WORK TO BE COMPLETED. Your output should be each line from the material below that has the word "Pumps".

RECORDED DATA.
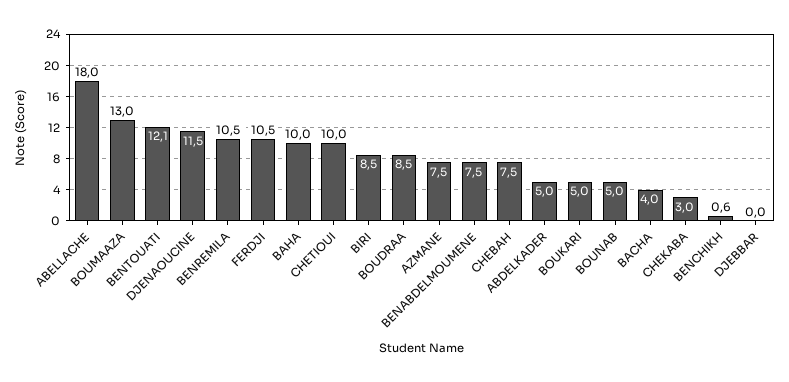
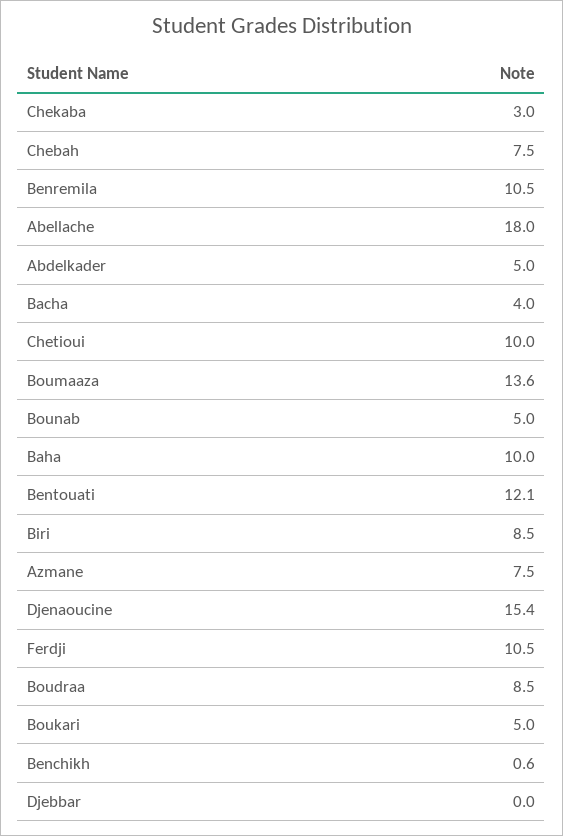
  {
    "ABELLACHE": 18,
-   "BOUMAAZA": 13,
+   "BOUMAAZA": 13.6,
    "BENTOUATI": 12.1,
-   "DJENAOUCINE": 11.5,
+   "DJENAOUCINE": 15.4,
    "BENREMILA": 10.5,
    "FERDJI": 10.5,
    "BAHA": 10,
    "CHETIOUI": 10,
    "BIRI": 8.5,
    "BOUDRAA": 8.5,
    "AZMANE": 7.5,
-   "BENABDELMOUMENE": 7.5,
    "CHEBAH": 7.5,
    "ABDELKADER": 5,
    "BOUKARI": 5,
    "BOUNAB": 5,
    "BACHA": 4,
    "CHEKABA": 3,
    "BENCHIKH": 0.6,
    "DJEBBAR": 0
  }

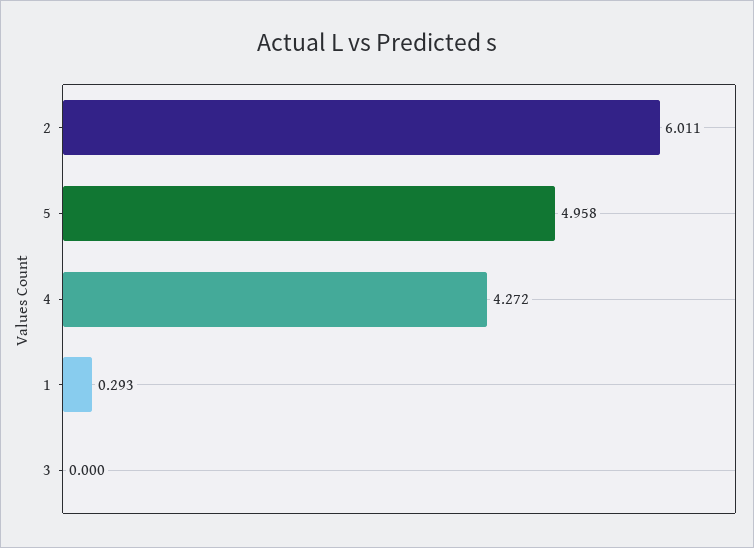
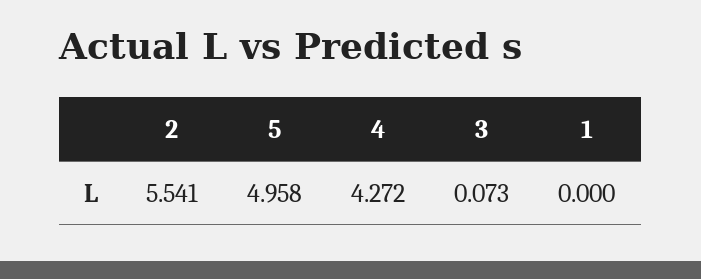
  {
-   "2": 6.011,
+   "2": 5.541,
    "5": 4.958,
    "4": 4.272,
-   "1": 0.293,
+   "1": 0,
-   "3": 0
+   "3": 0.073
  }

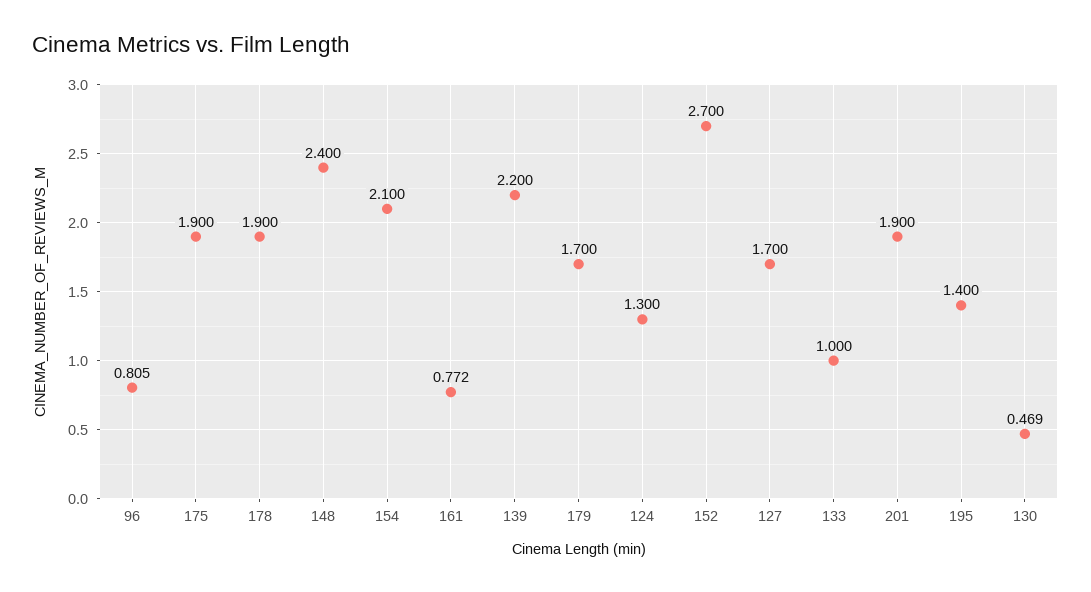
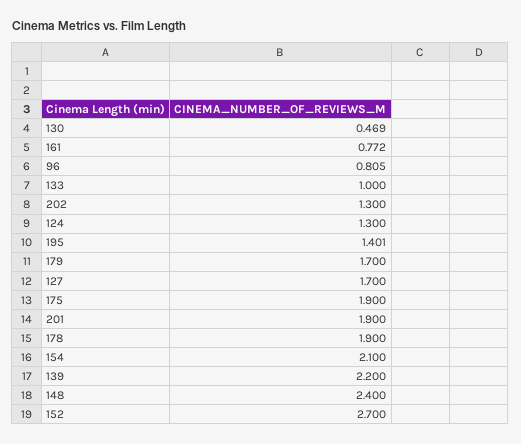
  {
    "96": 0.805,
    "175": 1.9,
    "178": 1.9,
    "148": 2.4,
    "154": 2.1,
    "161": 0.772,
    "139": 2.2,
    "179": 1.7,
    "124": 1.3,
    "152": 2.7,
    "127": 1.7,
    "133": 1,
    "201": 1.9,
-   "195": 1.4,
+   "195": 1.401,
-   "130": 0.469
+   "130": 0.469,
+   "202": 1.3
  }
...
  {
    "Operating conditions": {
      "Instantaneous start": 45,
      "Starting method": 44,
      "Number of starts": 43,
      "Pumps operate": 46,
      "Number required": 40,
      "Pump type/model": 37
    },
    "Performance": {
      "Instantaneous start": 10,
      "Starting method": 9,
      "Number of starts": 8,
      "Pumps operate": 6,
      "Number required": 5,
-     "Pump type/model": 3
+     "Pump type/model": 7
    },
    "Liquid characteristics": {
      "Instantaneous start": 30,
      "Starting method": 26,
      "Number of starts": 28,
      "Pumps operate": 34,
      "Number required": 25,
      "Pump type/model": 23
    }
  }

RESULT BELOW.
      "Pumps operate": 46,
      "Pumps operate": 6,
      "Pumps operate": 34,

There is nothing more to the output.